* What to work on
Answer these questions using the article on Biden's possible tax increases:
1. What income level did Biden say he wouldn't raise taxes below?
2. Who leads Ernst & Young's Private Tax Group?
3. What top marginal rate did candidate Biden propose?

* Source document
※
Observers said it was possible to make some educated guesses about which tax provisions are under consideration by reviewing Biden’s stances in a run for president where he said he wouldn’t raise taxes on anyone making less than $400,000.

Reading the taxation ‘tea leaves’

They also try reading the taxation “tea leaves” by looking at the people he has tapped in his administration.

The rate for the top income tax bracket, new rules for estates and new tax treatment for the investment income of rich people are all likely in the mix, they say.

Some proposals might chart new terrain in the tax code, they note, while others might just quickly undo Trump-era tax rules that are set to elapse at the end of 2025. Either way, some array of increases is coming, they note.

“At this point, taxes are not getting any lower,” said David Kirk, a tax partner who leads Ernst & Young’s Private Tax Group. “They are only going to up from here. The question is how?”


“At this point, taxes are not getting any lower. They are only going to up from here. The question is how?”


— David Kirk, a tax partner who leads Ernst & Young’s Private Tax Group

The answers matter a lot for the Biden administration as it presses its policy agenda. It also matters for rich households as they determine tax planning, investment portfolio strategy and end-of-life matters.

Data on tax minimization strategies and financial planners’ busy schedules show they haven’t been waiting.

Here’s a look at some of the specific tax provisions that might be in play, and what’s known and not known yet.

A new top rate

Candidate Biden didn’t propose a wealth tax, but he did propose putting the top marginal rate at 39.6%. That’s where it was before the 2017 Tax Cuts and Jobs Act lowered the rate to 37% (as well as lowering the rates on four other brackets down the income ladder).

Kirk, formerly an attorney in the Internal Revenue Service’s Office of Chief Counsel, said the potential rate raise was “relatively low hanging fruit” for the administration.
※
* Dataset entries

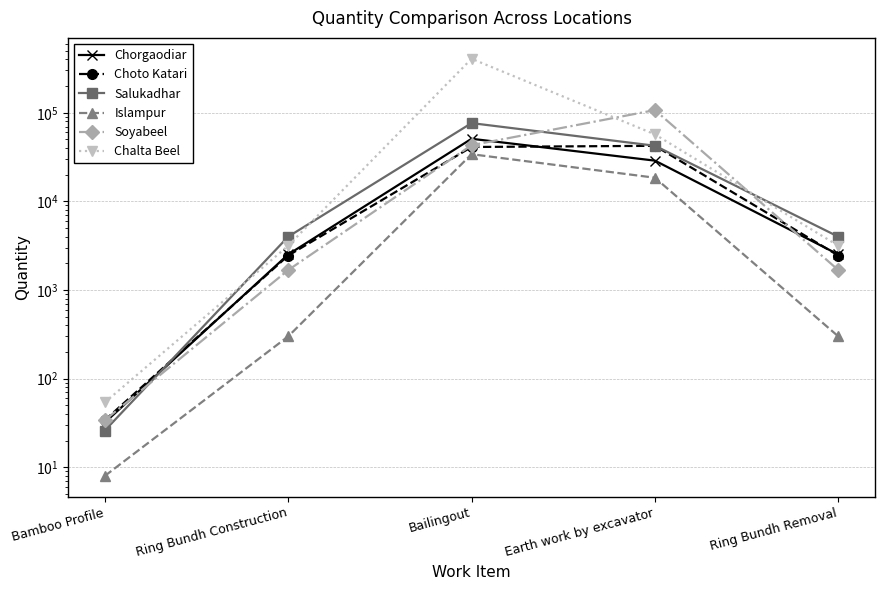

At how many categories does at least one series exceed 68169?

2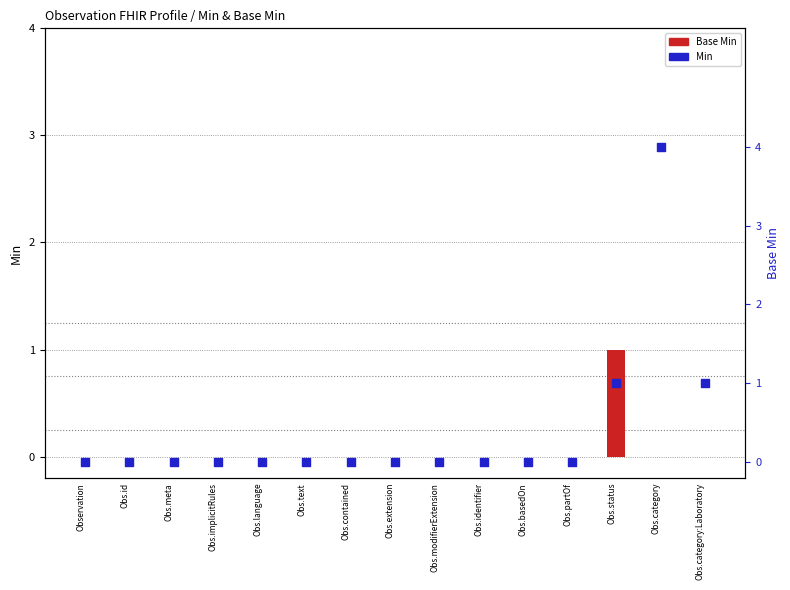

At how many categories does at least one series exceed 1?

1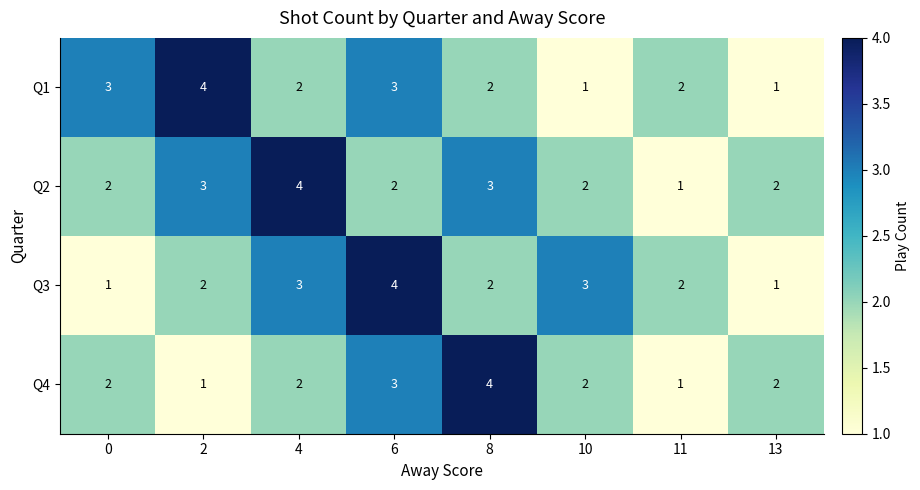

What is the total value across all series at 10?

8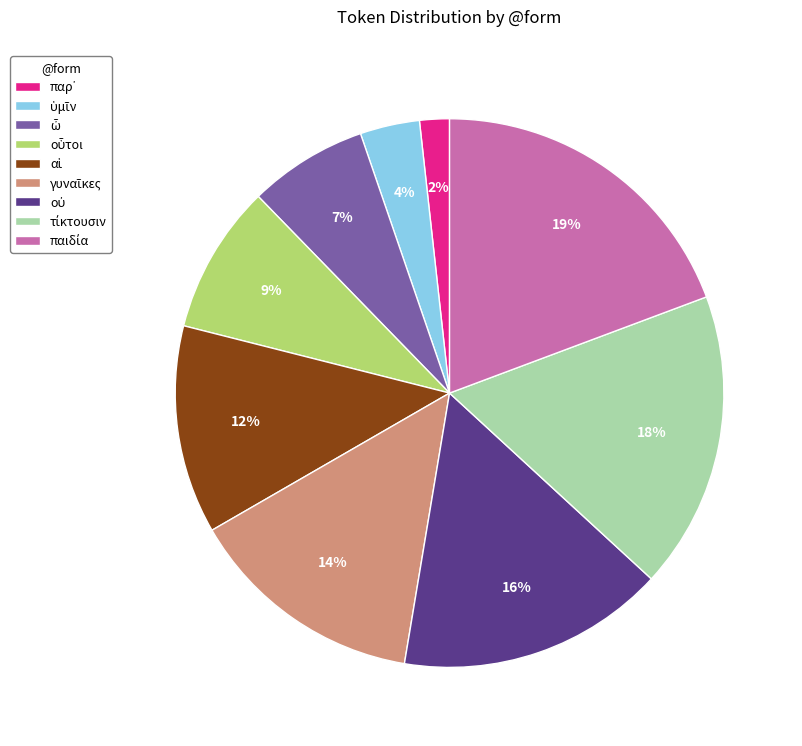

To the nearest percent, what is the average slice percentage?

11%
※
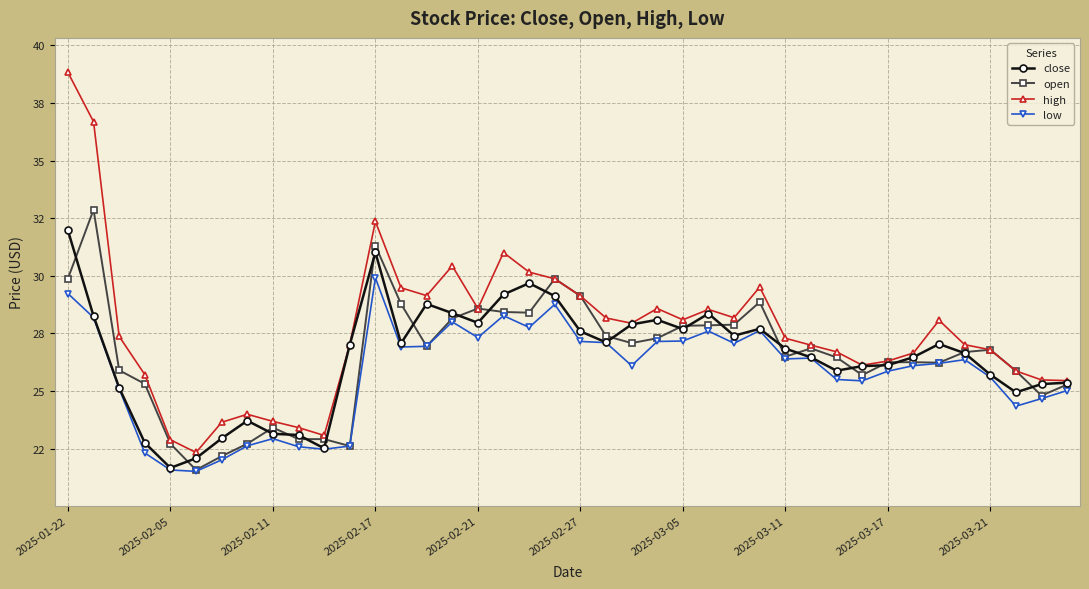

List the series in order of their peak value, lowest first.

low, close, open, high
※
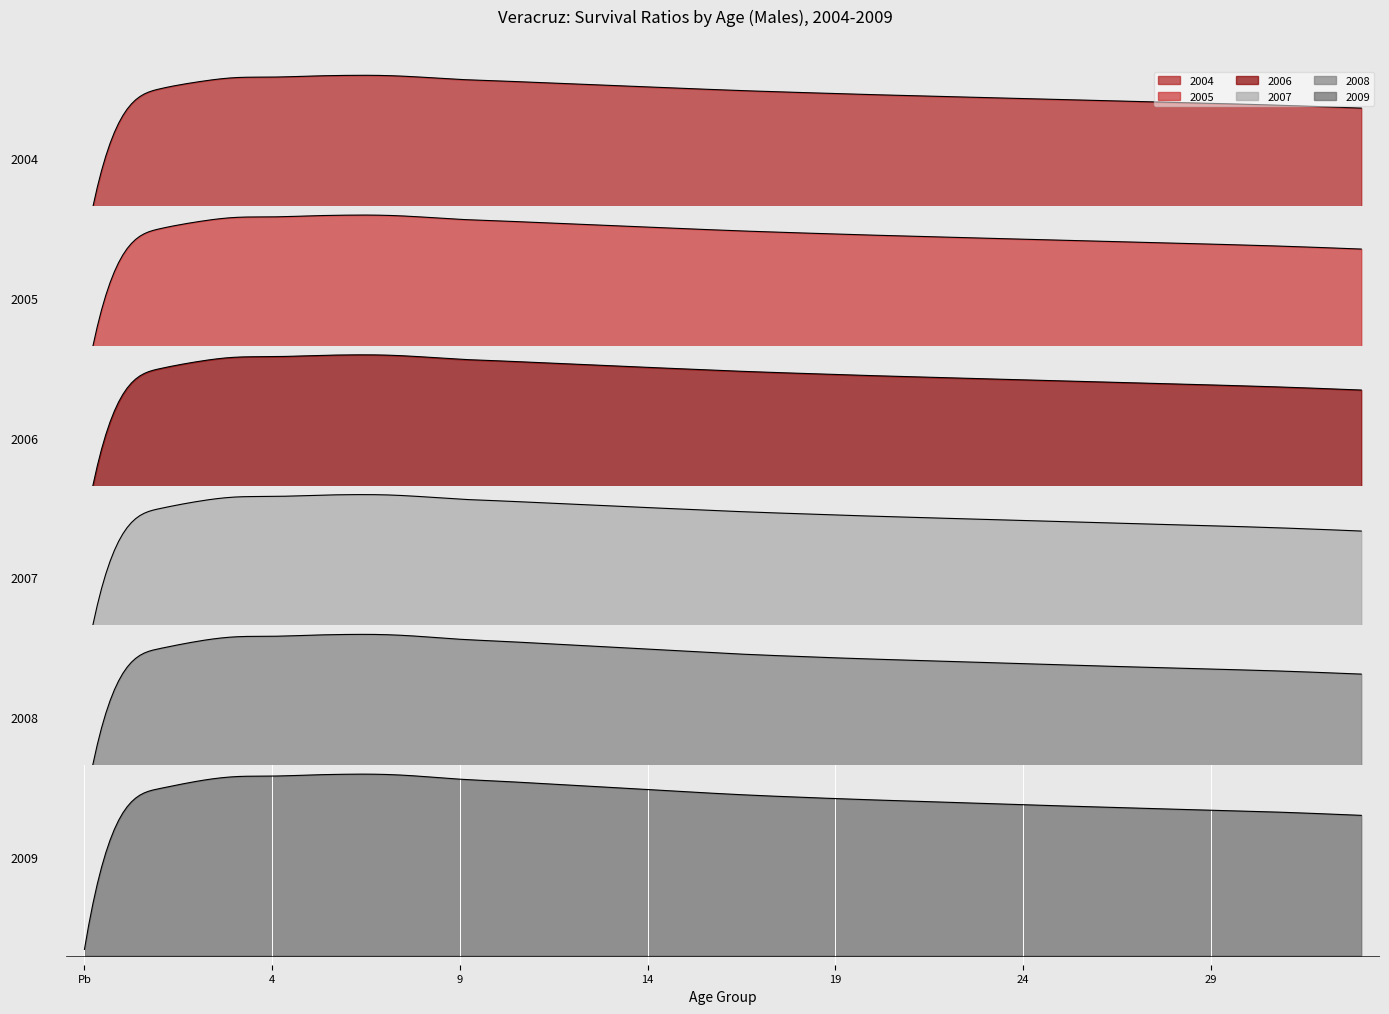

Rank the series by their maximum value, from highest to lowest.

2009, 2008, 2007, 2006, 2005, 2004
※
* Response
1. $400,000
2. David Kirk
3. 39.6%